11. Splitting complex instructions into simpler ones (PPlain and PMMX)
You may split up read/modify and read/modify/write instructions to improve pairing. Example:
ADD [mem1],EAX / ADD [mem2],EBX ; 5 clock cycles
This code may be split up into a sequence which takes only 3 clock cycles:
MOV ECX,[mem1] / MOV EDX,[mem2] / ADD ECX,EAX / ADD EDX,EBX MOV [mem1],ECX / MOV [mem2],EDX
Likewise you may split up non-pairable instructions into pairable instructions:
PUSH [mem1] PUSH [mem2] ; non-pairable
Split up into:
MOV EAX,[mem1] MOV EBX,[mem2] PUSH EAX PUSH EBX ; everything pairs
Other examples of non-pairable instructions which may be split up into simpler pairable instructions:
CDQ split into: MOV EDX,EAX / SAR EDX,31
NOT EAX change to XOR EAX,-1
NEG EAX split into XOR EAX,-1 / INC EAX
MOVZX EAX,BYTE PTR [mem] split into XOR EAX,EAX / MOV AL,BYTE PTR [mem]

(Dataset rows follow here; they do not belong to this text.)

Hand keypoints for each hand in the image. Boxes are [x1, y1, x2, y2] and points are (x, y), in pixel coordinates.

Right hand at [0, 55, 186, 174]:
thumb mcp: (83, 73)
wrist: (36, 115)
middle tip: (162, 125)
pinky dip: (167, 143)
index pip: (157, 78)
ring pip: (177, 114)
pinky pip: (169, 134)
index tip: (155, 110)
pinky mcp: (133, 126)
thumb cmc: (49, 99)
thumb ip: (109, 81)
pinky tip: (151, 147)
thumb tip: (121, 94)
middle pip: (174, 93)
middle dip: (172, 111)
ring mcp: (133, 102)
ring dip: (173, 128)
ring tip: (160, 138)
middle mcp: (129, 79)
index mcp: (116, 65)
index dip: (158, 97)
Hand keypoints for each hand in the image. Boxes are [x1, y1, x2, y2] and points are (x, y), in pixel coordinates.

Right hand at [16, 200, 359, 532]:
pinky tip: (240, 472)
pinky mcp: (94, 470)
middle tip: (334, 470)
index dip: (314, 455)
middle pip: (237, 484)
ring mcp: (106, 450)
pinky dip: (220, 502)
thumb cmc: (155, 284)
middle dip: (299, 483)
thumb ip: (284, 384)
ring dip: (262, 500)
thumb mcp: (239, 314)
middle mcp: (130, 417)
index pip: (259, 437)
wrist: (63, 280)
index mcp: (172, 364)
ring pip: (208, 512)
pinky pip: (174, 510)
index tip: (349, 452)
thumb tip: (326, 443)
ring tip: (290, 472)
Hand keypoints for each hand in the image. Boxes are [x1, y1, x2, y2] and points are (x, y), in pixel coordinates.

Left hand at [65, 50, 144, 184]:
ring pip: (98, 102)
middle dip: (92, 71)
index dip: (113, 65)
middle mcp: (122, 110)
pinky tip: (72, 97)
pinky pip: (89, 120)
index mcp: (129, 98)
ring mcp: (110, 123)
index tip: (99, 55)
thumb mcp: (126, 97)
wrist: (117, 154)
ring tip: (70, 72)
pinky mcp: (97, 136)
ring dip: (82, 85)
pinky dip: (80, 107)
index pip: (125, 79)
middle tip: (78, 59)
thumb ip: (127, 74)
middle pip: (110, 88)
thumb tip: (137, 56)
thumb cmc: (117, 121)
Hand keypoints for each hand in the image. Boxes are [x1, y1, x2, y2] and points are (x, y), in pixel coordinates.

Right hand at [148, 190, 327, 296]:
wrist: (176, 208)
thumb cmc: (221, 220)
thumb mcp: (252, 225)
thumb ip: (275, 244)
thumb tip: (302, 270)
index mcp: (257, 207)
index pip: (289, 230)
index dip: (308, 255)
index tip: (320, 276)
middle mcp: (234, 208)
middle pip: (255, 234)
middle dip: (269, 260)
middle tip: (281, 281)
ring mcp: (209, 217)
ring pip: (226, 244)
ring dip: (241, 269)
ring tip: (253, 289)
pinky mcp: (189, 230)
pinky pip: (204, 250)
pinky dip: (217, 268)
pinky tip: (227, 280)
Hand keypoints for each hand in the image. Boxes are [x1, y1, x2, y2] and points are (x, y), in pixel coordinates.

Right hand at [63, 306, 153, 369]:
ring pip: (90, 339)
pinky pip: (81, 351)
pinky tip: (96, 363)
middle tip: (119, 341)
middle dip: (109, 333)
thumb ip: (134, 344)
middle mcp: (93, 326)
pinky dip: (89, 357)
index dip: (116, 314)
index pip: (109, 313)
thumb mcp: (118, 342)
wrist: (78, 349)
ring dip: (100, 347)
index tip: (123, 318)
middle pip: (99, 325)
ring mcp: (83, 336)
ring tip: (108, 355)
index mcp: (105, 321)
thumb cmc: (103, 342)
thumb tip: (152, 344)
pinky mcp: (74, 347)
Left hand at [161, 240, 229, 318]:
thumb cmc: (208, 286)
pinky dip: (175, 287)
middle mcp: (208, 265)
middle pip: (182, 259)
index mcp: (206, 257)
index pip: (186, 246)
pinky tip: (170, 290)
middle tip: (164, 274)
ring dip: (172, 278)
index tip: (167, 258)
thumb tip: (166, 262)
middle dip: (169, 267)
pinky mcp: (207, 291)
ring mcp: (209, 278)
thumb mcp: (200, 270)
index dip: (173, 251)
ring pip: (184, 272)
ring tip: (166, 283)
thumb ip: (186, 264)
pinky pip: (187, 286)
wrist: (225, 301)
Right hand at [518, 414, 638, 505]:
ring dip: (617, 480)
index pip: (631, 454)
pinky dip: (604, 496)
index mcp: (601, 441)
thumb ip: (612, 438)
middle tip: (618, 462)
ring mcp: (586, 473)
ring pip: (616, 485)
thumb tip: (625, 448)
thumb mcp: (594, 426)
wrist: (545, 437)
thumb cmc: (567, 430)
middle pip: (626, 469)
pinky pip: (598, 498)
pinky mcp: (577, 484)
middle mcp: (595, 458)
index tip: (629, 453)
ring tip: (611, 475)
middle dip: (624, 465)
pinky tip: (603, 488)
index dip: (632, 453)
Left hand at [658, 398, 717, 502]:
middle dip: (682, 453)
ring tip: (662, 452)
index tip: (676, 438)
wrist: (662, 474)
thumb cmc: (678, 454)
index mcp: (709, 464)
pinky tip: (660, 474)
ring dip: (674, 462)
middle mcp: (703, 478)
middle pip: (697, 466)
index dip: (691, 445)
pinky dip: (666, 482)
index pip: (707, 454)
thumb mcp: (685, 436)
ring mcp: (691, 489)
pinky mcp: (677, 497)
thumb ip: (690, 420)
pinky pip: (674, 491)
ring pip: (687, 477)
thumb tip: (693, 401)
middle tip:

JECXZ split into TEST ECX,ECX / JZ
LOOP split into DEC ECX / JNZ
XLAT change to MOV AL,[EBX+EAX]
If splitting instructions doesn't improve speed, then you may keep the complex or nonpairable instructions in order to reduce code size.
Splitting instructions is not needed on the PPro, PII and PIII, except when the split instructions generate fewer uops.